NEW YORK - Silence may indeed be golden. But the comedy "A Thousand Words" (DreamWorks) -- which lumbers forth from an elaborate premise whereby a fast-talking literary agent must learn to hold his peace or kick the bucket -- turns out to be about 90 minutes worth of barely alloyed lead.

Eddie Murphy plays slickster Jack McCall, whose career marketing manuscripts brings him into contact with nice-guy guru and author Dr. Sinja (Cliff Curtis). Jack's habitual insincerity, however, soon puts him on Sinja's (and, so we're meant to infer, the cosmos') bad side and he finds himself cursed.

According to the terms of the jinx, each word Jack speaks causes a leaf to fall from a tree that has magically sprouted in his backyard. Once the branches are bare, he'll die. By the time Jack figures all of that out -- and the audience, though wearied, is well ahead of him on this -- he has only the titular amount of vocabulary left.

Jack's sudden reticence stymies not only his career (Clark Duke plays his beleaguered office assistant Aaron) but his heretofore happy marriage to wife Caroline (Kerry Washington) as well.

There's mugging galore, but little hilarity in director Brian Robbins' barren comedy. And, when screenwriter Steve Koren's script turns serious about two-thirds of the way through, it mixes fruitful messages about marital fidelity and the importance of family life with shady New Age-style spirituality.

Thus, Jack's desperate efforts to become charitable, which see him tossing baguettes of French bread to Skid Row hobos and donating his expensive watch to fund-raising nuns, only to take it back again, gain him nothing. But reaching out to Caroline and to his Alzheimer's-afflicted mom (Ruby Dee) and resolving his long-standing emotional impasse with his deceased father, taken together, do -- so to speak -- the trick.

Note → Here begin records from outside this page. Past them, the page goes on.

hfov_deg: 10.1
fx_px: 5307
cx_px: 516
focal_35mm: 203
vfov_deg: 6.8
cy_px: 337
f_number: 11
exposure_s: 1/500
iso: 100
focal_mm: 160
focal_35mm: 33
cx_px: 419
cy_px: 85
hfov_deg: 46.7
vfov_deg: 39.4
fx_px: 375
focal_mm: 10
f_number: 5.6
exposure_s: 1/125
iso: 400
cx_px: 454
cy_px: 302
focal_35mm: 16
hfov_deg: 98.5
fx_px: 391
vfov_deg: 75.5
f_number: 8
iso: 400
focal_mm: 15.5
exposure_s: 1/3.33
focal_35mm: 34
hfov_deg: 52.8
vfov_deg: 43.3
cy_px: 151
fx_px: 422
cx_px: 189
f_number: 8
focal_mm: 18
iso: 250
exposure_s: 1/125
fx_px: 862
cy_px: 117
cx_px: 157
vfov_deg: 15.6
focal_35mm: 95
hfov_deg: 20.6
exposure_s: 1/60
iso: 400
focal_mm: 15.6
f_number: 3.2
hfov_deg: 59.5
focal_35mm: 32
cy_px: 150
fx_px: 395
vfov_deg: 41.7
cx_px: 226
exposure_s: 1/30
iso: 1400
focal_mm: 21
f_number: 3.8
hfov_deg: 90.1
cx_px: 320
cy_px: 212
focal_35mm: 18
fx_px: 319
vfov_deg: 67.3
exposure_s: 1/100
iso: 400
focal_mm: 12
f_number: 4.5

Along the way, Sinja offers some gobbledygook guidance, and Caroline dons leather to "spice up" -- and save -- her marriage. Though she briefly handcuffs Jack, it's the folks in the audience who may feel shackled by these flimsy proceedings.

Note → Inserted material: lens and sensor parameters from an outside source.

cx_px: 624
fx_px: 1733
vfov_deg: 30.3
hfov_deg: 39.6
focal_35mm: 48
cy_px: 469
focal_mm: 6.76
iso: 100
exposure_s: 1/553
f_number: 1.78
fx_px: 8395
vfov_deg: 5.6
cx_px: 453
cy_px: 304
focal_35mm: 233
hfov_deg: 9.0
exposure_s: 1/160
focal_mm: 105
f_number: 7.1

The film contains mature content, including scenes of aberrant sensuality within marriage and incidental gay characters, a few uses of profanity, at least one instance of the F-word, considerable crude and crass language and an obscene gesture. The Catholic News Service classification is A-III -- adults. The Motion Picture Association of America rating is PG-13 -- parents strongly cautioned. Some material may be inappropriate for children under 13.